La perte de la garantie emprunteur va secouer les banques

L’affaire est presque dans le sac. Les députés ont adopté hier le projet de loi permettant aux emprunteurs de résilier annuellement l’assurance de leur crédit immobilier, à chaque date anniversaire de la souscription du prêt. Cette nouvelle disposition entrera en vigueur à compter du 1er mars 2017 pour les nouveaux contrats et du 1er janvier 2018 pour les anciens contrats. C’est «très rapide», concède Martial Bourquin, sénateur PS du Doubs à l’origine de l’amendement au Code de la consommation.
Les banques détiennent 88% de ce marché juteux où le résultat technique représentait 36,8% du chiffre d’affaires total réalisé en 2015, selon une étude de l’ACPR publiée en septembre. «Les assurances classiques permettent de réaliser des marges de 10% mais [dans le cas de l’assurance emprunteur] les marges grimpent jusqu'à 50% !» s’insurge le sénateur. En 2015, selon la Fédération française de l’assurance (FFA), les cotisations des emprunteurs français ont représenté 8,8 milliards d’euros, en hausse de 3,9% par rapport à 2014.
L’année dernière, les assureurs trépignaient d’impatience pour cette mesure explosive. Elle avait été ajoutée fin septembre au projet de loi Sapin 2 par Pierre-Alain Muet, député PS de la 2e circonscription du Rhône et vice-président de la Commission des Finances, mais avait été censurée début décembre par le Conseil constitutionnel, en tant que cavalier législatif. Martial Bourquin s’est alors emparé du combat, prenant plusieurs précautions pour éviter un second rejet.
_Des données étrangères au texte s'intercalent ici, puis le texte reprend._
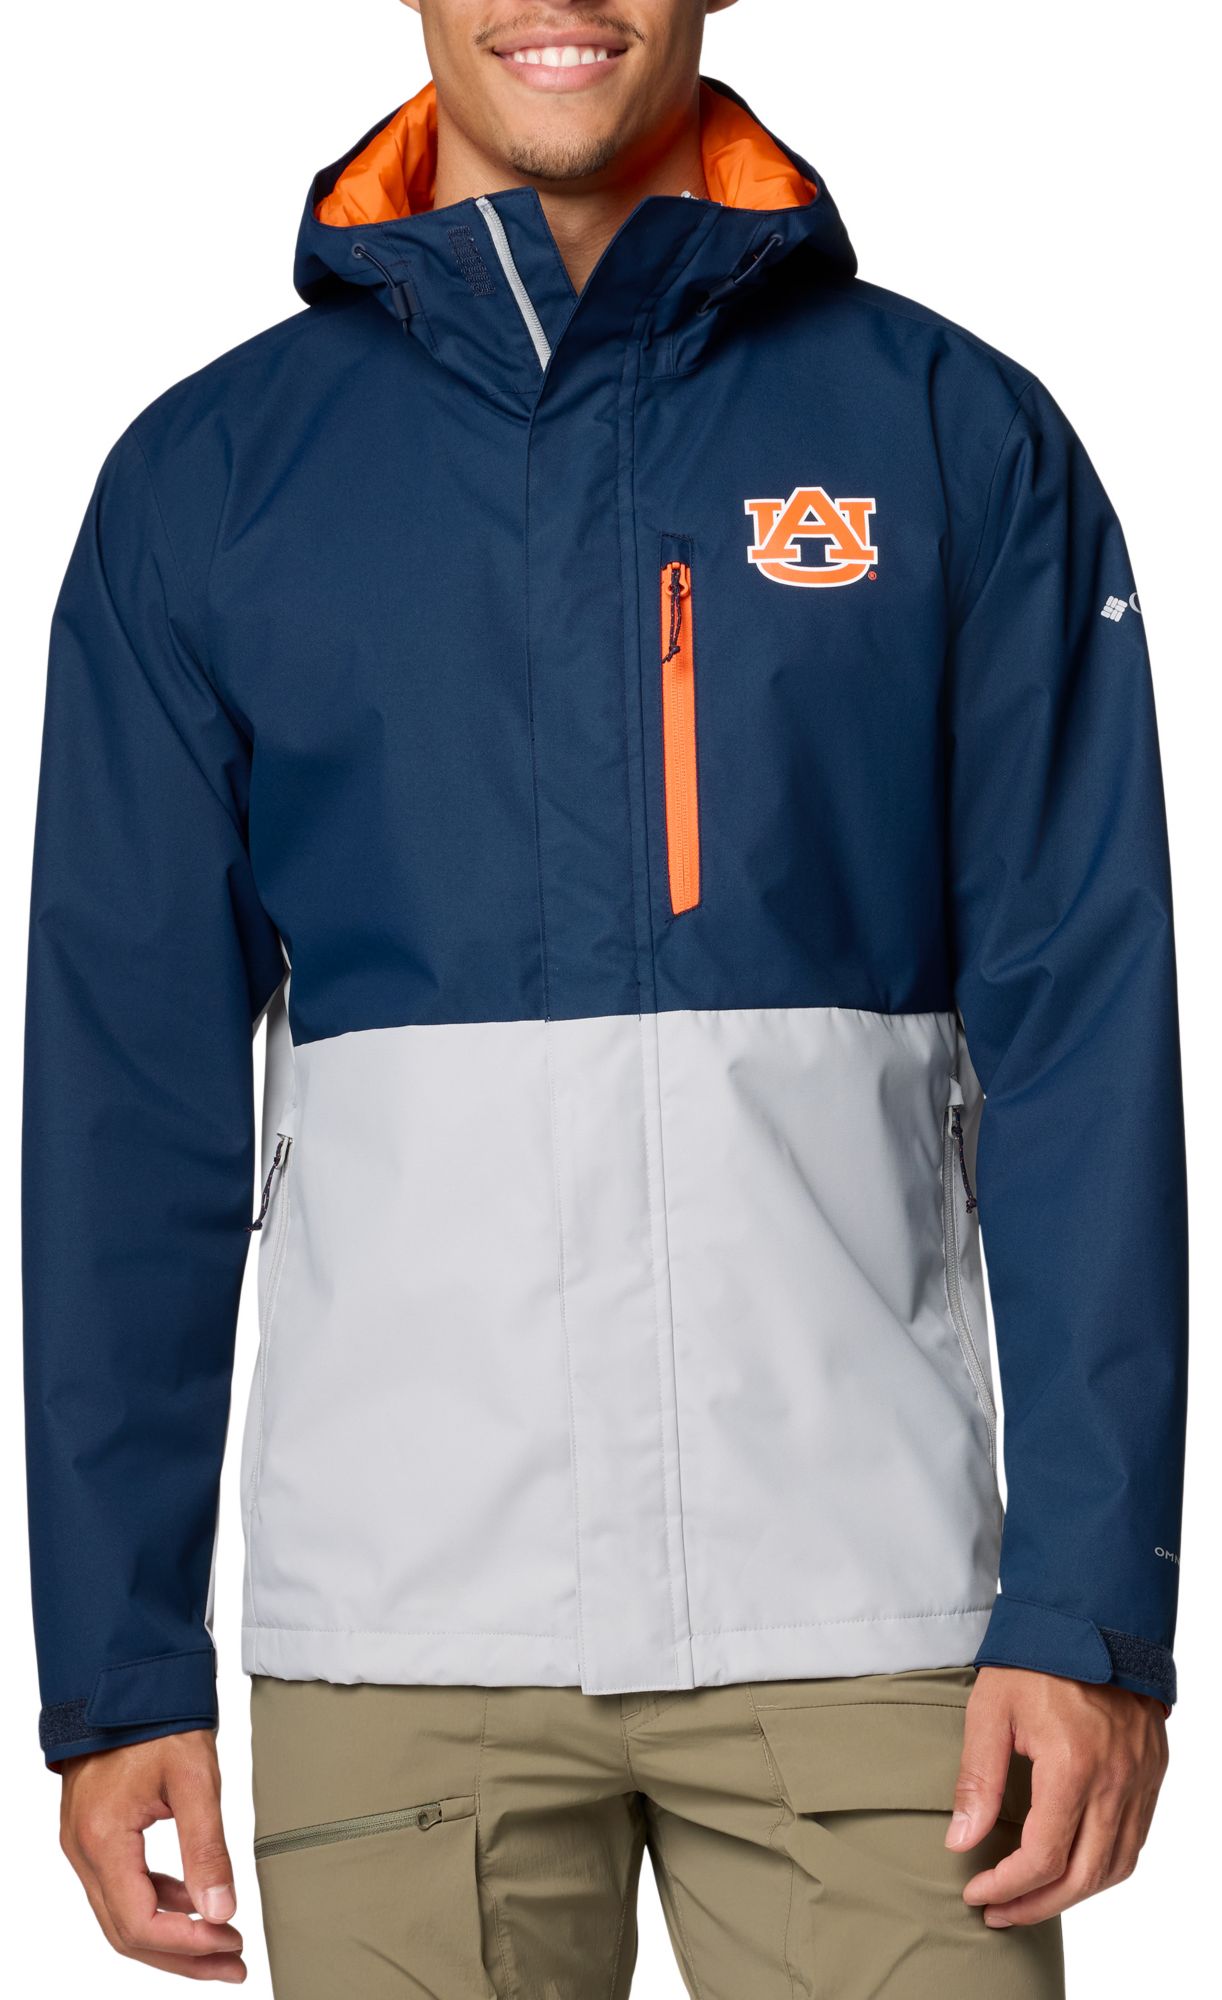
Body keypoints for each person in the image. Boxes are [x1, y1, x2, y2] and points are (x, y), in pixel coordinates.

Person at [24, 2, 1186, 1993]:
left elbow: (1084, 1048)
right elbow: (124, 1110)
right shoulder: (208, 482)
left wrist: (1088, 1605)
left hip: (872, 1621)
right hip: (400, 1636)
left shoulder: (948, 434)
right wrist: (119, 1657)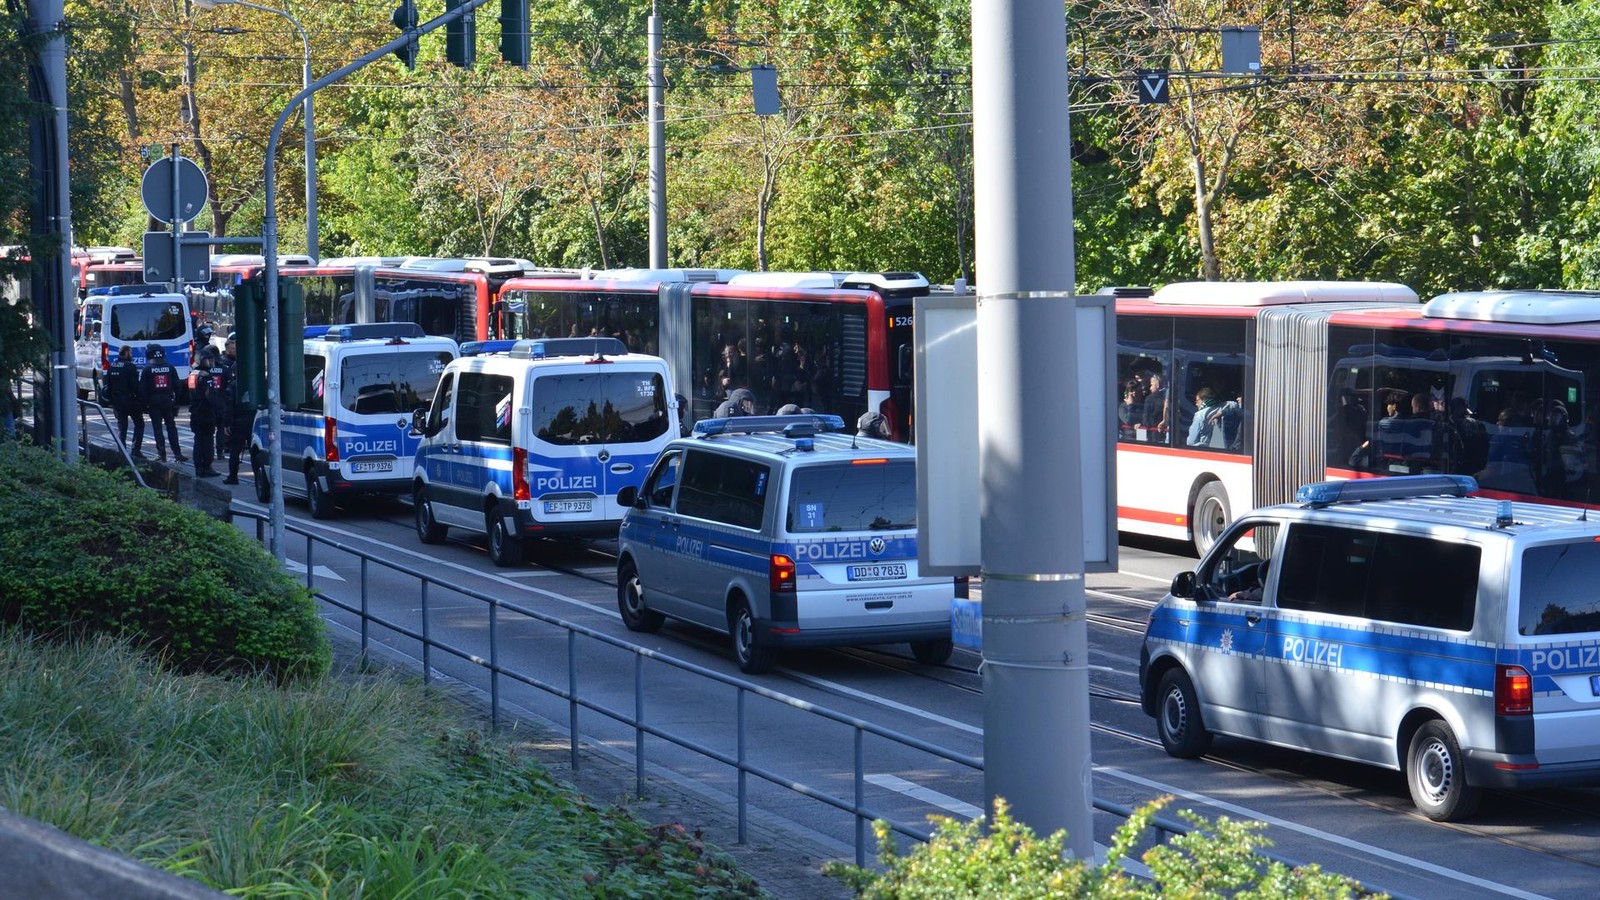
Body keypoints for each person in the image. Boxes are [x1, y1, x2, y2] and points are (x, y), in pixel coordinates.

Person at [138, 343, 185, 463]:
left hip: (153, 401)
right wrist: (177, 402)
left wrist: (144, 405)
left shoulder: (147, 369)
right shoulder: (170, 367)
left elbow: (142, 389)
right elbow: (178, 386)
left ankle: (161, 454)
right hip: (167, 400)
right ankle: (177, 454)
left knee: (157, 428)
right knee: (171, 427)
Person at [221, 332, 254, 484]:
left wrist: (226, 423)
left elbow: (229, 405)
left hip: (238, 421)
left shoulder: (233, 386)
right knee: (255, 451)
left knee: (235, 450)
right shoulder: (254, 384)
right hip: (253, 420)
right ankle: (260, 477)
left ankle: (233, 476)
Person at [188, 352, 228, 477]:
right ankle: (207, 466)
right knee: (207, 442)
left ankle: (198, 467)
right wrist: (218, 408)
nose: (211, 363)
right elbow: (210, 395)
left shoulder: (193, 373)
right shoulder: (206, 376)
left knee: (198, 441)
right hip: (206, 413)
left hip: (195, 411)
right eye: (208, 360)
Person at [104, 345, 146, 457]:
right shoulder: (130, 367)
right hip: (130, 401)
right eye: (130, 353)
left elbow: (108, 385)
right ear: (126, 353)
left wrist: (111, 401)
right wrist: (141, 400)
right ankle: (135, 450)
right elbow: (135, 386)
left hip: (117, 401)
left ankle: (121, 451)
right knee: (139, 424)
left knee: (122, 427)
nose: (131, 355)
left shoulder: (112, 366)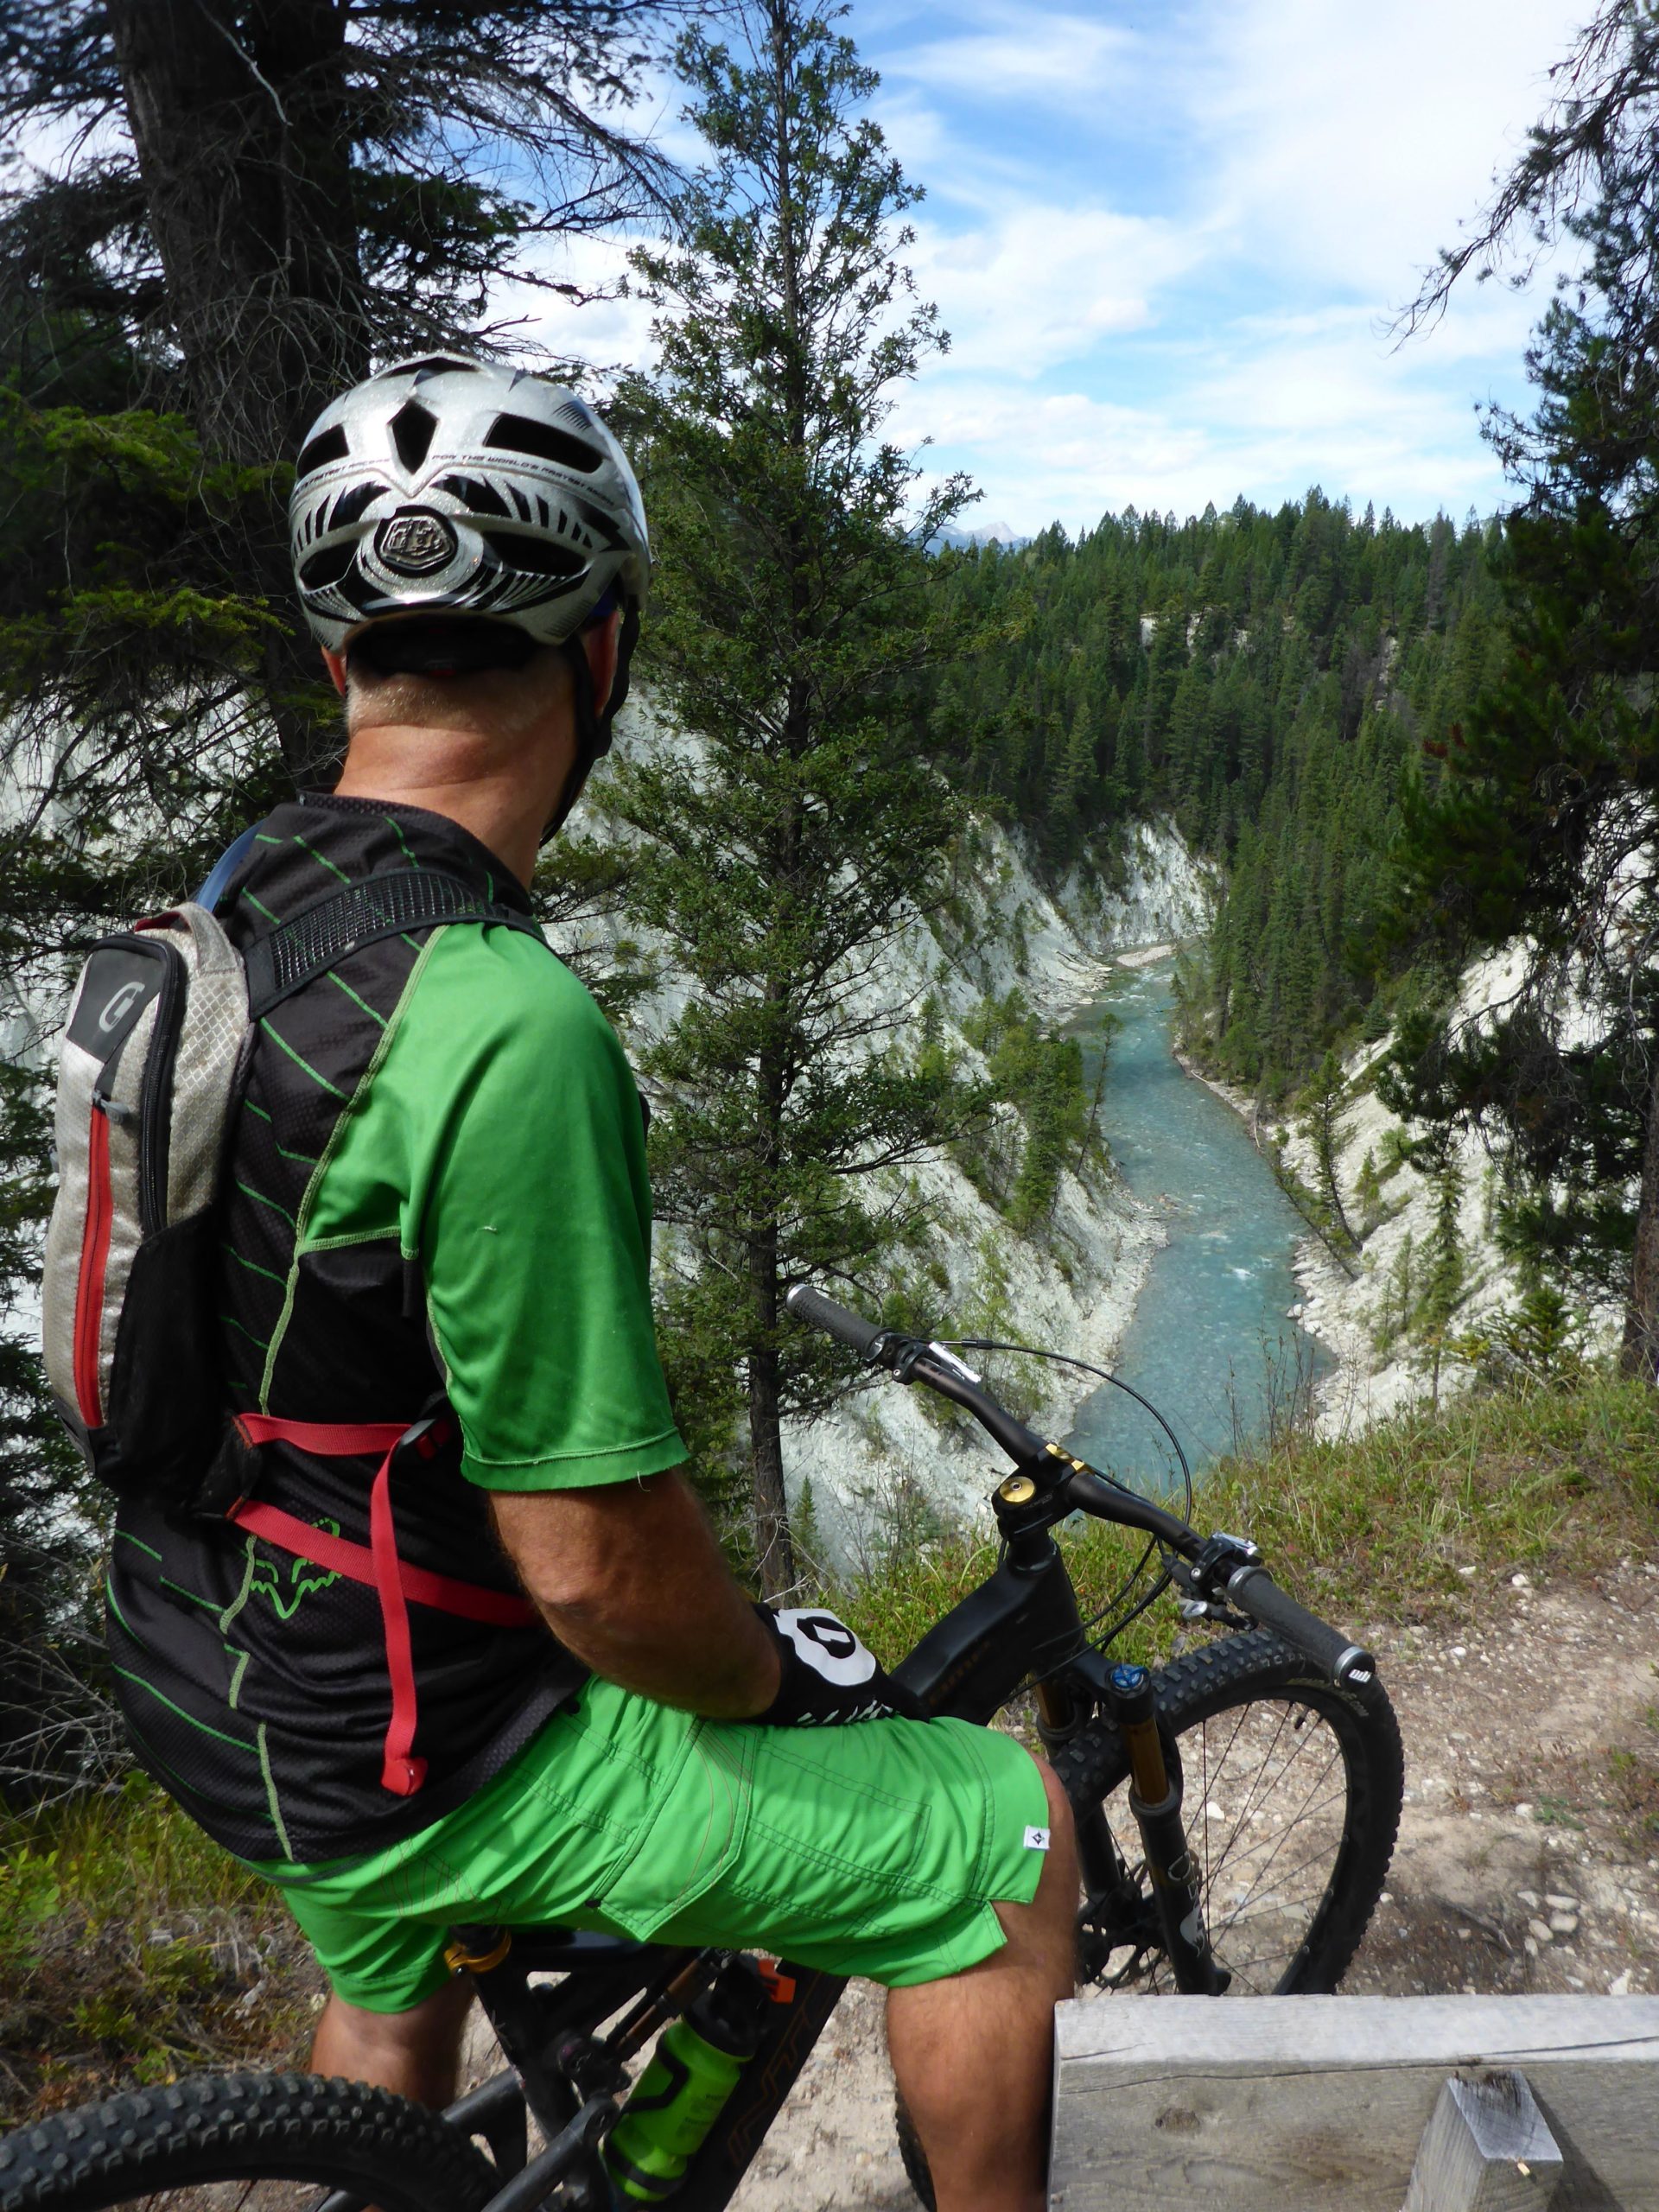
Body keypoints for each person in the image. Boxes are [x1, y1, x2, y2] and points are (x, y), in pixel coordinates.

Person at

La disposition a d’abord été réintroduite le 21 décembre au Sénat, uniquement pour les nouveaux contrats. L’applicabilité au stock d’anciens contrats à partir de 2018 a été votée le 17 janvier par la commission mixte paritaire, à l’unanimité. «Nous avions volontairement séparé les amendements sur les flux et le stock, car en termes constitutionnels la rétroactivité est souvent discutée», explique Martial Bourquin. Le texte devrait être voté par le Sénat le 9 février. «J’ai insisté pour que le texte soit à chaque fois voté à l’unanimité, c’est une sécurité pour éviter les recours», souligne-t-il.
La loi Hamon de 2014 permettait de renégocier son assurance-emprunteur dans les douze mois suivant la souscription, mais pas ensuite. «J’étais rapporteur de la loi Hamon, et donc j’étais de plein droit sur le projet concernant la loi de consommation, j’étais beaucoup plus confortable» que Pierre-Alain Muet, explique le sénateur. Les deux hommes ont discuté au téléphone pour la première fois lorsque le texte a été voté au Sénat.